Bible translation and interpretation is a tricky business, but the Exegetical Summary Series is here to help. This tool is extremely helpful, not because it supplies commentary, but because it acts as a compilation of scholarly work, including comparisons of translation, commentary, and interpretation. Let’s look inside this useful resource!

As a quick note, this title is abbreviated ‘SILES’ because it is published by SIL International. Therefore, it is the SIL Exegetical Summary, or SILES.

How SILES works

Each volume consists of nested discourse units, which explain the topic in question. Below, we see the ‘Sermon on the Mount’ discourse unit divides from the entire volume (Matthew 5-7) down to the verse level (Matthew 5:1). Each of the below abbreviations represent how relevant commentaries refer to the topical nature of each discourse unit.

sales sermon on the mount
Nested discourse units within Matthew 5-7.

*Provided information*.
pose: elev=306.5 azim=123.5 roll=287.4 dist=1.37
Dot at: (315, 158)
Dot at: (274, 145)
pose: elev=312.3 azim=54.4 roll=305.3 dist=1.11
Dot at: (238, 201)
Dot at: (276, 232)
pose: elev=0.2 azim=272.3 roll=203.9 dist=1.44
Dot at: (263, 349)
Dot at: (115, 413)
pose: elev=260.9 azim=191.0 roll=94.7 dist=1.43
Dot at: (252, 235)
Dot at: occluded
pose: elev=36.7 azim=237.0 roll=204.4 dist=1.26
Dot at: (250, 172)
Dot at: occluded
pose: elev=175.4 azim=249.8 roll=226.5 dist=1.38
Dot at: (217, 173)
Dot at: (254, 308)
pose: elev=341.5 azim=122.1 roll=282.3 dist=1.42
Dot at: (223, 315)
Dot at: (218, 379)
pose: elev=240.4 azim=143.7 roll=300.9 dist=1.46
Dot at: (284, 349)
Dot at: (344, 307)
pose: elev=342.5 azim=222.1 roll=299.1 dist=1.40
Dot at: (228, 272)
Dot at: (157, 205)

*Exercise*. Extend the article about the SIL Exegetical Summary Series, carrying on after its last line.

*Result below*.
Once units reduce to the verse-level, the text is given, thought for thought, from a semi-literal translation from the respective Greek or Hebrew, annotated to highlight lexical interpretations of key words. First, the lexicon form of the word is given. Then English equivalents of the Greek word show how it is translated by commentators who offer their own translations of the whole text. Sometimes further comments are made about the meaning of the word or the significance of a verb’s tense, voice, or mood.

Under the heading “Question”, a question arises that comes from examining the Greek/Hebrew text under consideration. Typical questions concern the identification of ambiguities. Background information is also considered for a proper understanding of a passage. The question is answered with a summary of what commentators have said. The editors make no attempt to select which interpretation is best.

discourse units
Discussion of the lexicon and a question within this discourse unit.

Although the content might be difficult to digest for some, the format of the Exegetical Summary Series is beautiful in its simplicity. After breaking down each Discourse Unit into discussions of lexicon and questions, some volumes have an appendix or two, which contain further examinations on various topics or structures that emerge.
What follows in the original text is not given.